In light of recent attacks on SSL/TLS communication, people have been asking about ways to improve the security of SSL webserver communication. Several great solutions have been mentioned in the following links (example 1, 2, 3 and blog posting).
There is a general agreement that if a network administrator uploads the website's SSL public key (or its hash) into DNS, security could be improved
The drawbacks of the proposed solution is that:
All recommendations for this particular solution require DNSSec, which adds complexity and has a cost associated with it.

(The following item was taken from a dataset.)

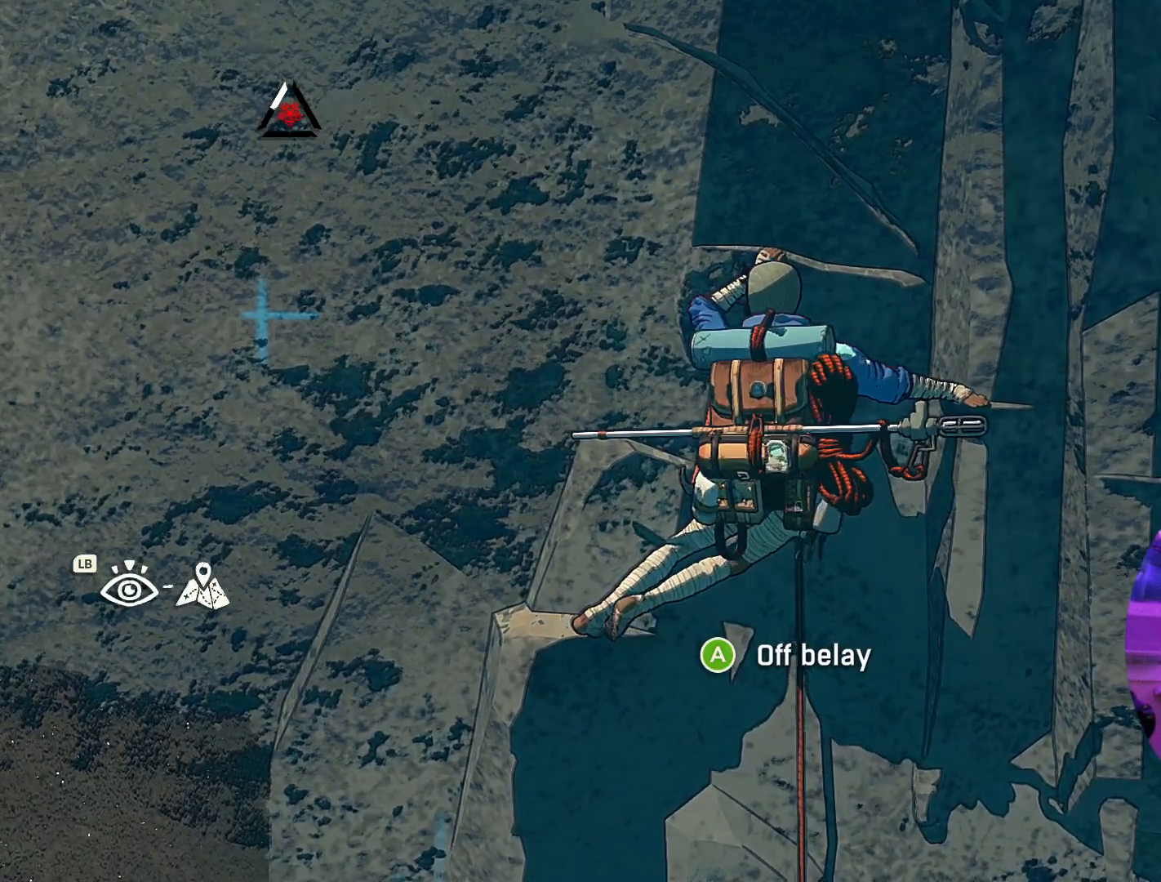
{"dt_ms": 500, "buttons": ["R1"], "left_stick": "center", "right_stick": "center", "events": []}
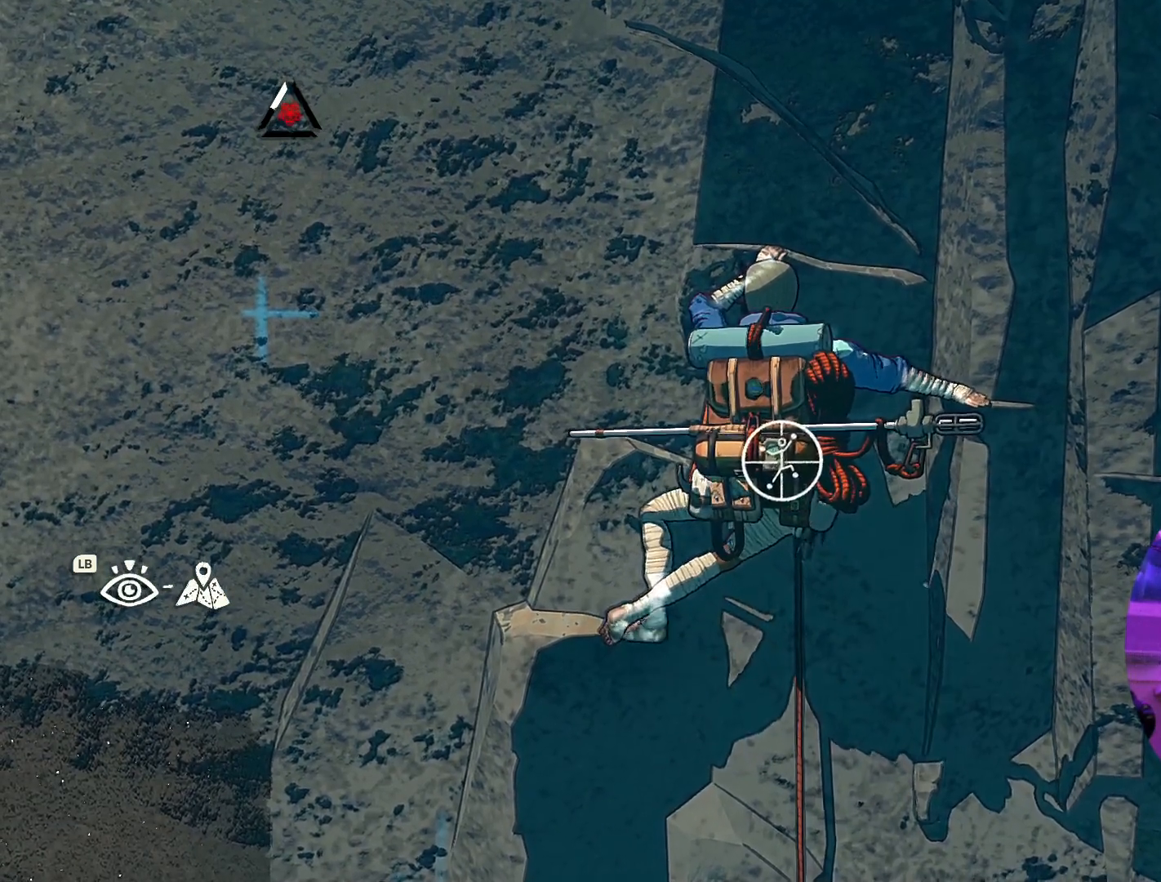
{"dt_ms": 1000, "buttons": ["R1"], "left_stick": "down-left", "right_stick": "center"}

Client software (browsers, Operating Systems) will require an update to actually check DNS for certificate information
In the spirit of providing immediate relief to the very broad security issue at hand, I'm questioning the assumed requirement of DNSSec. By removing this requirement, and simply allowing the website owner to dictate the SSL intermediates (or specific public keys) they want to use via DNS, we allow the content publisher (or e-commerce site) to declare what is trusted, and therefore make some attack vectors much (much) more difficult to overcome.
Is DNSSec required for public key/hash distribution?
- According to this link, DNS hacking is not a concern for the majority of users on the internet. Notable exceptions include WiFi users and certain SoHo routers are of concern. If DNSSec is only needed for these edge cases, why delay implementation for a borderline technology?
Are there any threat models comparing using regular DNS as a repository as opposed to DNSSec?
- The premise of this question assumes that although using regular DNS is imperfect, it does make great strides protecting users against a general, system-wide vulnerability.
What should be stored, the hash, or the full public key?
How difficult would it be for vendors to support this extra validation of a SSL/TLS certificate?